There are more ways to improve power than just adding finFETs
As an industry we talk a lot about the challenges of power-aware design and accompanying issues at leading-edge nodes. There’s no denying some tough challenges, but if we’re honest, there are plenty of opportunities we can exploit right now to improve power in our designs.
You’ve heard the saying, “death by a thousand cuts?” Well, when it comes to grappling with power in today’s SoC designs, it’s optimization by a thousand methods.
In many ways, our collective situation was made much better by the introduction of finFETs in the past couple of years. This has helped push the explosion in leakage issues from the headlines for at least a little while.
But there are additional ways to improve power, ways that require engineers in some instances to step out of their comfort zones and in other instances to rethink old ways of designing.
Take advanced process nodes. There is a lot of granularity in the finFET processes, including multiple Vt options, channel lengths, bit cells and sometimes even poly pitches. When you combine that with higher performance and lower leakage of finFETs, you get the best of both worlds.
The beauty of the finFET process is that you can reduce your useful operating voltage down to the 0.5V range, which gives you a powerful knob to turn to reduce overall power. This also helps to counter the higher “fin” capacitance of finFET devices. This higher capacitance is the major reason that the dynamic power scaling we got node after node with planar technologies isn’t the same with finFETs. But if your design can take advantage of the lower useable voltage—and remembering that dynamic power is proportional to the square of the voltage—any supply reduction of even 100mV results in a considerable reduction in dynamic power without the big impact on delay seen in older nodes running at lowered voltages.
On the IP side, we traditionally dealt with 7,9 or 12-track standard cells. Now, we determine track height by the number of p and n fins we can fit into a cell. Typically, we have the options of 3/3, 4/4 or 5/5 usable fins (each X/X indicates the number of p and n fins). This results in three unique track-height libraries to continue the power and performance granularity on the standard cell side. On the memory side, you can use the different bit cells available to generate instances for high performance or for low power, which can be combined with different memory periphery options selectable in the compiler GUI.
Then there are voltage domains. At 65nm, we had one voltage domain with perhaps a couple of odd corners. At 28nm there were three or four voltage domains, while in finFETs there are five or more voltage domains. This puts the onus on IP providers to spend a lot of compute resources and characterization effort on their IP, but it gives designers a huge amount of freedom.
One issue that gets framed as a challenge is the “process bifurcation” that we’re experiencing today. There is the traditional demand for leading-edge process development on the one hand, while on the other hand enormous demand for more established processes such as 55nm, where IoT designs can exploit cost benefits and process-maturity. Can we as an industry optimize effectively for power on both sides of that process development?
This is actually less of an issue than some make it out to be. The lessons of advanced node development have, if you will, been “back annotated” to established nodes to optimize for power. Techniques that once were exotic or costly—for example, read-write assist for bit cells at low-voltage operation—are more standard now. At the same time, EDA vendors have done a great job of delivering better tools for power optimization in recent years.
Then there is work on the physical IP side, particularly at ARM, to build a closer link between the processor and physical IP for better power optimization. This includes developing custom memories and custom logic to improve performance at a given power or reduce power for given performance.
From where I sit, however, the biggest challenges we face now as designers are, in a way, human. Do we, as engineers, think enough about using all the power knobs available to us to optimize each of our designs?

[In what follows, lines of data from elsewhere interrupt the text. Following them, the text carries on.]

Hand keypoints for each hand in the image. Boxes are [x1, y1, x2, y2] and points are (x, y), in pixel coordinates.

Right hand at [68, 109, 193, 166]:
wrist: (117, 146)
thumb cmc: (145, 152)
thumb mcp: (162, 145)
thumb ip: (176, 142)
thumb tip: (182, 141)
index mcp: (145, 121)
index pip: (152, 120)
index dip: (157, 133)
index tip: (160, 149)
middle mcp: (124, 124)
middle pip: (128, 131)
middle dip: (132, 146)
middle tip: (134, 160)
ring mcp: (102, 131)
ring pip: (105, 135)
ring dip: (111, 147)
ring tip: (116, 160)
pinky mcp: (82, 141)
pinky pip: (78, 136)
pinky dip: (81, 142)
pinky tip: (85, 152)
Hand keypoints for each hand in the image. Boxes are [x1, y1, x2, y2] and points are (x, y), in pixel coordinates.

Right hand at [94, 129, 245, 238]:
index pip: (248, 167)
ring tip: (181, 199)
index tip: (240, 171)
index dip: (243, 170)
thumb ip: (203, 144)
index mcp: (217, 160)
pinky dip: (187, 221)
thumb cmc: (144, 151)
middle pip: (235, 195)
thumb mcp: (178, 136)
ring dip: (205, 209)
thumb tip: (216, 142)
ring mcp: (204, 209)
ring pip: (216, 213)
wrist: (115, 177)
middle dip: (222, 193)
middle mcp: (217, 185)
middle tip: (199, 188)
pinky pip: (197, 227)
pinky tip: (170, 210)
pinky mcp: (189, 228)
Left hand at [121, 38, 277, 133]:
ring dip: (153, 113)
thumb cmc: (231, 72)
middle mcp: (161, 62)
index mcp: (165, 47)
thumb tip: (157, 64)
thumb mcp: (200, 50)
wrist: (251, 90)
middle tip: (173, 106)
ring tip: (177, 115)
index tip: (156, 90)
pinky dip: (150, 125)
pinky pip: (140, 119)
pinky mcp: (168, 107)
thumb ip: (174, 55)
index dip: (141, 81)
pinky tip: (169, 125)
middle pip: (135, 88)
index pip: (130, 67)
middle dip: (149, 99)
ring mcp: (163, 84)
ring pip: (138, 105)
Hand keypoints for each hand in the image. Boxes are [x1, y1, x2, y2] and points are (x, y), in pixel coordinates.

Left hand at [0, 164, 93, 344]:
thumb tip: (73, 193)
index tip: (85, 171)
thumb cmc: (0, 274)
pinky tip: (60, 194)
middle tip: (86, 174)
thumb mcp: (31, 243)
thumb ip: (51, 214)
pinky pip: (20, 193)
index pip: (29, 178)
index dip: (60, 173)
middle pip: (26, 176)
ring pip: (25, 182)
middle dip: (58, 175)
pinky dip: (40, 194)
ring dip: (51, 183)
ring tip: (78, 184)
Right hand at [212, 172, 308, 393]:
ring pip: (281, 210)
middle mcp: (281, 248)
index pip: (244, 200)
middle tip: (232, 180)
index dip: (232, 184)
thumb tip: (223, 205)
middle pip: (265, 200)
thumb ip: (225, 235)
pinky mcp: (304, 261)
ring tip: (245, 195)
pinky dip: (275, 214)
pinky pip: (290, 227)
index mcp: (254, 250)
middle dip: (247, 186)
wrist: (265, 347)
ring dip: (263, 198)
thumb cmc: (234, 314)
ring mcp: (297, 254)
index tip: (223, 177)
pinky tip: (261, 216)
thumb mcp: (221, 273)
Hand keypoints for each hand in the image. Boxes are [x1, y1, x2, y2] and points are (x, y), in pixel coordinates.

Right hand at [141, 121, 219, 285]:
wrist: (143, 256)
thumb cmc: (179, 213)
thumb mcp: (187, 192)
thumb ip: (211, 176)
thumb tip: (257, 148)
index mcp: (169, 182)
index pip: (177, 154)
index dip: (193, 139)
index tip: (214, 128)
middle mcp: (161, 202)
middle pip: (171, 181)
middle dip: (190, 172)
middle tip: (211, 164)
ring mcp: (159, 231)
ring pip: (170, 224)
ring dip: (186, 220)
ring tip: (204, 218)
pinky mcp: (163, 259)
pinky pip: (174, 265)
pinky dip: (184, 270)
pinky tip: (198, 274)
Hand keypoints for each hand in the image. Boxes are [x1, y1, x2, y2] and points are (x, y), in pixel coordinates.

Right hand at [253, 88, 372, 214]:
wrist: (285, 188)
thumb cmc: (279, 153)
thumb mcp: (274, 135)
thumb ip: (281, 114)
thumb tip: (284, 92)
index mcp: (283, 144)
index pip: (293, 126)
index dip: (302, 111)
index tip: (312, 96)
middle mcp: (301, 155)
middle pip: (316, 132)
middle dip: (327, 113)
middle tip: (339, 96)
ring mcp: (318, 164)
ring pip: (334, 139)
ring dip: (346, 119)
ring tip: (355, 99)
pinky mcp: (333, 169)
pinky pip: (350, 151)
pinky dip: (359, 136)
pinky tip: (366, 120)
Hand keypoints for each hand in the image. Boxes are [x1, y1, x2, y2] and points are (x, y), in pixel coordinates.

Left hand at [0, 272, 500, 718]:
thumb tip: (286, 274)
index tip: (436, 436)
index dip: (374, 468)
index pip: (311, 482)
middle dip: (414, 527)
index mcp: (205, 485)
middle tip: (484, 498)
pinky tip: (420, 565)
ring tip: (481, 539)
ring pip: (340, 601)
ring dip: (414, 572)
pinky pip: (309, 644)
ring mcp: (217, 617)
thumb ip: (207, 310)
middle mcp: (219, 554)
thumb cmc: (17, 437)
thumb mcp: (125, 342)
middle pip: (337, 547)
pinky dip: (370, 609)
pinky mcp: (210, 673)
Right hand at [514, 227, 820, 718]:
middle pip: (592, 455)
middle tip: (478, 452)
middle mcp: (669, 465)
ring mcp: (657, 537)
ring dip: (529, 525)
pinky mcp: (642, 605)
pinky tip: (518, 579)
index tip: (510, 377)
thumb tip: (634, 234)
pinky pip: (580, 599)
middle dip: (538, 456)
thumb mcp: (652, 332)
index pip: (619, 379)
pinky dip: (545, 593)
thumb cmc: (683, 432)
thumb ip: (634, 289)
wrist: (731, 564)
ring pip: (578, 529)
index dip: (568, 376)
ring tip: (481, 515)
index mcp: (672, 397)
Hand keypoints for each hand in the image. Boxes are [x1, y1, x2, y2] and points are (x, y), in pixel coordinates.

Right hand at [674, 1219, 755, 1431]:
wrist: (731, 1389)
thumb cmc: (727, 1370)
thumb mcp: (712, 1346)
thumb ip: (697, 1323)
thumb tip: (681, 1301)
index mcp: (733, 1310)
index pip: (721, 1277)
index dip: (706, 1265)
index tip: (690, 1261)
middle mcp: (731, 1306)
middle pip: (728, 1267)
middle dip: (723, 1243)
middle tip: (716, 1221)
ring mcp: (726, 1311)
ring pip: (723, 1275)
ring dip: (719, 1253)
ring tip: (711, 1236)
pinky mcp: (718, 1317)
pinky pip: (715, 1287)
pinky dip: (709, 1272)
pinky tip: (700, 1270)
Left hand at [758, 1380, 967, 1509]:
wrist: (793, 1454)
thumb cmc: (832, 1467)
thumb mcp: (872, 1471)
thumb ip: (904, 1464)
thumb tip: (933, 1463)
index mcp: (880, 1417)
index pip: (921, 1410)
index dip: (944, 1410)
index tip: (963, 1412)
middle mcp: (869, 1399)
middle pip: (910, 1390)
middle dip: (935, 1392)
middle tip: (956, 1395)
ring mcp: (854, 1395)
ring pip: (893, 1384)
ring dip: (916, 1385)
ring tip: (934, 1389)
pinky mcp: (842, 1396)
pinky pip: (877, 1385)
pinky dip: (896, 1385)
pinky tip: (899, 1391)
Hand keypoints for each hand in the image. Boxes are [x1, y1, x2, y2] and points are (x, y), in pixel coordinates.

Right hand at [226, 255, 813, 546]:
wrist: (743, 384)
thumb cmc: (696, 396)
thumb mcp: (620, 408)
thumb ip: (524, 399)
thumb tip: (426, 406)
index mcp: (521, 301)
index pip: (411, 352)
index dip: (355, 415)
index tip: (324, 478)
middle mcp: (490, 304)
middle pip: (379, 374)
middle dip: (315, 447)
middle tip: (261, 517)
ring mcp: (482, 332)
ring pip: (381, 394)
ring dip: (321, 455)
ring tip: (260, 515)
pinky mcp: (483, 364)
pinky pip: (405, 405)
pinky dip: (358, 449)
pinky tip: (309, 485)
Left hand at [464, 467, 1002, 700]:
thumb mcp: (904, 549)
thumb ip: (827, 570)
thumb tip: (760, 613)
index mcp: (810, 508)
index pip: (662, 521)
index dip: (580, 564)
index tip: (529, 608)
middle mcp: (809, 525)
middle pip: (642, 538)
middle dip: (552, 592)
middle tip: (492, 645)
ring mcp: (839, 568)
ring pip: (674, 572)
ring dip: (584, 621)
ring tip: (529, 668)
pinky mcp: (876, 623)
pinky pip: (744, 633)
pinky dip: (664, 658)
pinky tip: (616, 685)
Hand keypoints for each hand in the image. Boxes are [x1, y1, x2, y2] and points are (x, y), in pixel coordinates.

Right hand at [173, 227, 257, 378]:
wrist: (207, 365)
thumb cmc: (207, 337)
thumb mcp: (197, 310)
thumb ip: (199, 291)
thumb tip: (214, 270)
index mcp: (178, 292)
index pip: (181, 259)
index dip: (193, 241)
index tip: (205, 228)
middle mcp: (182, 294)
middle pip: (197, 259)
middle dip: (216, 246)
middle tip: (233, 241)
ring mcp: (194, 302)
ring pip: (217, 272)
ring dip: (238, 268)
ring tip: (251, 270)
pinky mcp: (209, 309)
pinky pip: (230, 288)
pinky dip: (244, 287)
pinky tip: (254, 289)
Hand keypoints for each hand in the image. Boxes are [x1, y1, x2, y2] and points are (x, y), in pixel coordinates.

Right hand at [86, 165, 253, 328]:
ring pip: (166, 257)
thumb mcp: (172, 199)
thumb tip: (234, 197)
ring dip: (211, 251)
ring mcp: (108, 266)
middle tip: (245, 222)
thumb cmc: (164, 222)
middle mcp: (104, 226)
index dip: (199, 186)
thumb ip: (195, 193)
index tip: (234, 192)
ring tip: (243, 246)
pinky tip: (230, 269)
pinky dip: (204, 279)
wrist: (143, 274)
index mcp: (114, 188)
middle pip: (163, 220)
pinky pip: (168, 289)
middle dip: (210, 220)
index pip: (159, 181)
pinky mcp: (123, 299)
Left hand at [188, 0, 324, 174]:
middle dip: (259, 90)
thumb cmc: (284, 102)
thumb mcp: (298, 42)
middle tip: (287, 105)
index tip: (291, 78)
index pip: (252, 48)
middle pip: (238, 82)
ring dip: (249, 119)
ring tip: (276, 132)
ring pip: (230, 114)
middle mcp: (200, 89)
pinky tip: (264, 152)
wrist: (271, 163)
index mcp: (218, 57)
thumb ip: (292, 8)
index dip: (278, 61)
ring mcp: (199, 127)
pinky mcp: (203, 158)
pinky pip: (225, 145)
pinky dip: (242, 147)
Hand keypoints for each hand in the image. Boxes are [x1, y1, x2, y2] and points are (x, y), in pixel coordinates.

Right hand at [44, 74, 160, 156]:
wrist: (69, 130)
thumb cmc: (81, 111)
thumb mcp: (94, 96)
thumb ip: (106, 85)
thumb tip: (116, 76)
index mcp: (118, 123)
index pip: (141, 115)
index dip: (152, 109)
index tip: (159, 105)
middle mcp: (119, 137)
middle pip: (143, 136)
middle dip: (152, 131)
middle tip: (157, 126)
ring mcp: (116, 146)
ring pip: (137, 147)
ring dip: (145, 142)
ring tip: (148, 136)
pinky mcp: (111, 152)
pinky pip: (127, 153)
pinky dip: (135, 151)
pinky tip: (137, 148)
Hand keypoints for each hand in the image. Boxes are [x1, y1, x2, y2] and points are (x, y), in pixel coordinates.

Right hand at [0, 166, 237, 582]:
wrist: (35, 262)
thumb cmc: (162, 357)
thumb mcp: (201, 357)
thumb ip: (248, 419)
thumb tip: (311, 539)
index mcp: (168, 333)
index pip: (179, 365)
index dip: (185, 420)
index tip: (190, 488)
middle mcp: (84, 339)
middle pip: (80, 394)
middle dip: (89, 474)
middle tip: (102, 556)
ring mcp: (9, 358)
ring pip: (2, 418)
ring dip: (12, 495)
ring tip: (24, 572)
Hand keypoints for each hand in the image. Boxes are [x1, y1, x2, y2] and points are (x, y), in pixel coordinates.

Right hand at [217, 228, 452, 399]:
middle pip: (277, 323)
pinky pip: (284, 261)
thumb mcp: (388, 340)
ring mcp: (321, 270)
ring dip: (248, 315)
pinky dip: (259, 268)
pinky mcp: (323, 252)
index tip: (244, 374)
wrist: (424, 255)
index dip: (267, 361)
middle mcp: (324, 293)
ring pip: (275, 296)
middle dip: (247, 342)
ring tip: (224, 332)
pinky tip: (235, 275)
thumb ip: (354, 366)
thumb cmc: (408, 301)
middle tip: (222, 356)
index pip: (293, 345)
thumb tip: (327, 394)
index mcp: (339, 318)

Power saving doesn’t come automatically or for free. Designers need to incorporate it throughout their system design. The complexity of today’s leading-edge designs has not only to do with billions of transistors, but also how to use all the features at our disposal. This is a big challenge.
The other human issue is engineering culture. We’ve gotten far more specialized as engineers and engineering teams over the past three decades. But today’s power-optimization efforts require a holistic way of thinking about what parts of the design affect what. We need to cultivate more “tall engineers” who can think about and address all these areas of potential power optimization.